Deserialize a child whether it's an Element or an Attribute
Is it currently possible to ignore child type and deserialize it just for the fact it's a child? Here's a minimal setup:
val xml = XML { }
@Serializable
data class Data(val child : String)
// Should be able to do both
xml.decodeFromString(Data.serializer(), "<Data child='child1'/>") // OK
xml.decodeFromString(Data.serializer(), "<Data><child>child1</child></Data>") // NOPE
For reference, I'm trying to interface with a server I don't control and it sometimes returns the first format, sometimes the second, depending on the running version (with no indication of the running version in the response!)
You should be able to use either @XmlValue otherChildren: List<Node> or @XmlValue otherChildren: List<CompactFragment>
But the format doesn't support this fallback automatically. You could try a custom recovery in the policy.
Before asking this question, I checked if one of the policy attributes could've helped me achieve my goal, and I couldn't figure it out. I suppose what you're suggesting is that I implement a XmlSerializationPolicy instead? Or even override the default one? Or do you provide a shortcut that I'm not aware of, like unknownChildHandler?
Thanks for your guidance
I am suggesting unknown child handler (this doesn't require updating the policy), as you can return the resolved property. I haven't tested it though in terms of whether it is able to ignore the input kind (tag vs attribute). An alternative would be to transform the input.
Transforming the input to "normalize" it, converting child elements to attrs (and in the process dropping their own attrs) was what I went for.

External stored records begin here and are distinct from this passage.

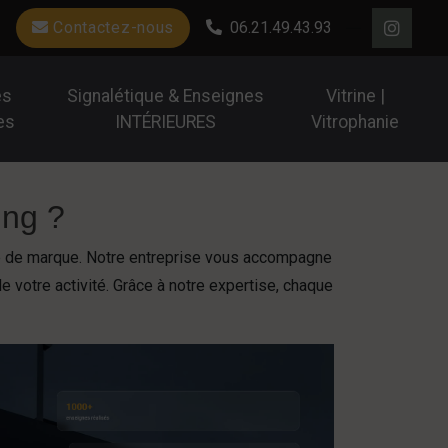
Contactez-nous
06.21.49.43.93
es
Signalétique & Enseignes
Vitrine |
es
INTÉRIEURES
Vitrophanie
ing ?
ge de marque. Notre entreprise vous accompagne
 de votre activité. Grâce à notre expertise, chaque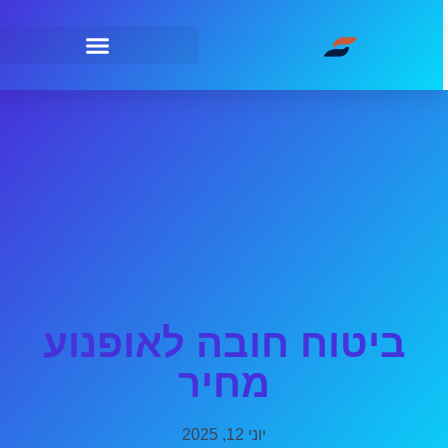
ביטוח חובה לאופנוע
מחיר
יוני 12, 2025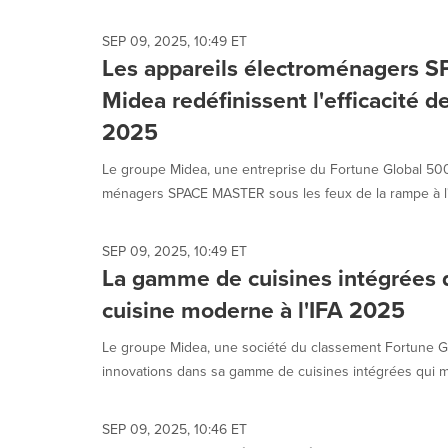
SEP 09, 2025, 10:49 ET
Les appareils électroménagers
Midea redéfinissent l'efficacité de
2025
Le groupe Midea, une entreprise du Fortune Global 500
ménagers SPACE MASTER sous les feux de la rampe à l'
SEP 09, 2025, 10:49 ET
La gamme de cuisines intégrées 
cuisine moderne à l'IFA 2025
Le groupe Midea, une société du classement Fortune Gl
innovations dans sa gamme de cuisines intégrées qui me
SEP 09, 2025, 10:46 ET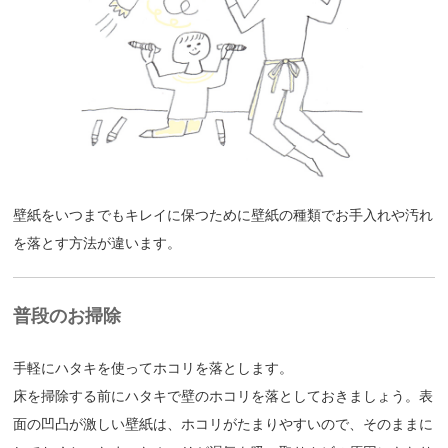
壁紙をいつまでもキレイに保つために
壁紙の種類でお手入れや汚れ
を落とす方法が違います。
普段のお掃除
手軽にハタキを使ってホコリを落とします。
床を掃除する前にハタキで壁のホコリを落としておきましょう。表
面の凹凸が激しい壁紙は、ホコリがたまりやすいので、そのままに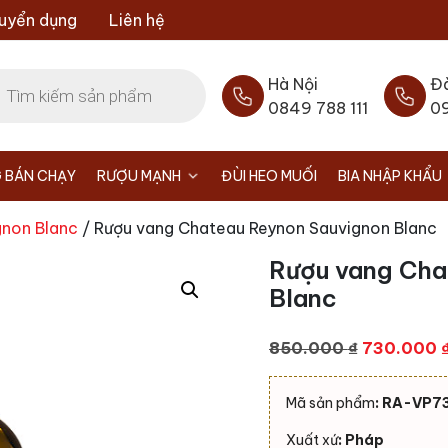
uyển dụng
Liên hệ
Hà Nội
Đ
0849 788 111
0
 BÁN CHẠY
RƯỢU MẠNH
ĐÙI HEO MUỐI
BIA NHẬP KHẨU
gnon Blanc
/ Rượu vang Chateau Reynon Sauvignon Blanc
Rượu vang Cha
Blanc
Giá
850.000
₫
730.000
gốc
là:
Mã sản phẩm
: RA-VP7
850.000 ₫
Xuất xứ
: Pháp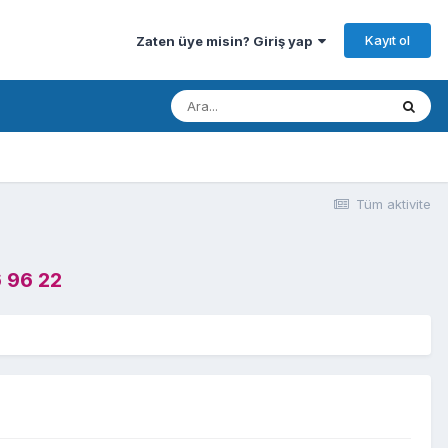
Kayıt ol
Zaten üye misin? Giriş yap
Tüm aktivite
 96 22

I think I had trouble doing it via the unknownChildHandler because I didn't know if what I was doing was correct. Here's what I tried for posterity:
UnknownChildHandler { input, kind, _, qname, candidates ->
if (kind == InputKind.Element)
candidates
.filterIsInstance<PolyInfo>()
.filter { it.tagName == qname }
.map { XML.ParsedData(it.index, input.allText() }
else
emptyList()
}
I'm not too familiar with the API (first time using it) and I couldn't find docs/examples for how the handler is used. Maybe there's something wrong with doing it this way. I did some guessing, some source reading, some testing, and it seemed to work. I was hesitant to go for it nonetheless. This snippet is public domain. feel free to include in the examples if you deem it correct and worth including.
@hyphenrf (and readers) the most important consideration for recovery is to leave the input in a valid state. In this case I would go for .single/.singleOrNull instead of .filter for a bit more robustness (although you should only have a single element in the list anyway - the alternative would break decoding in many ways).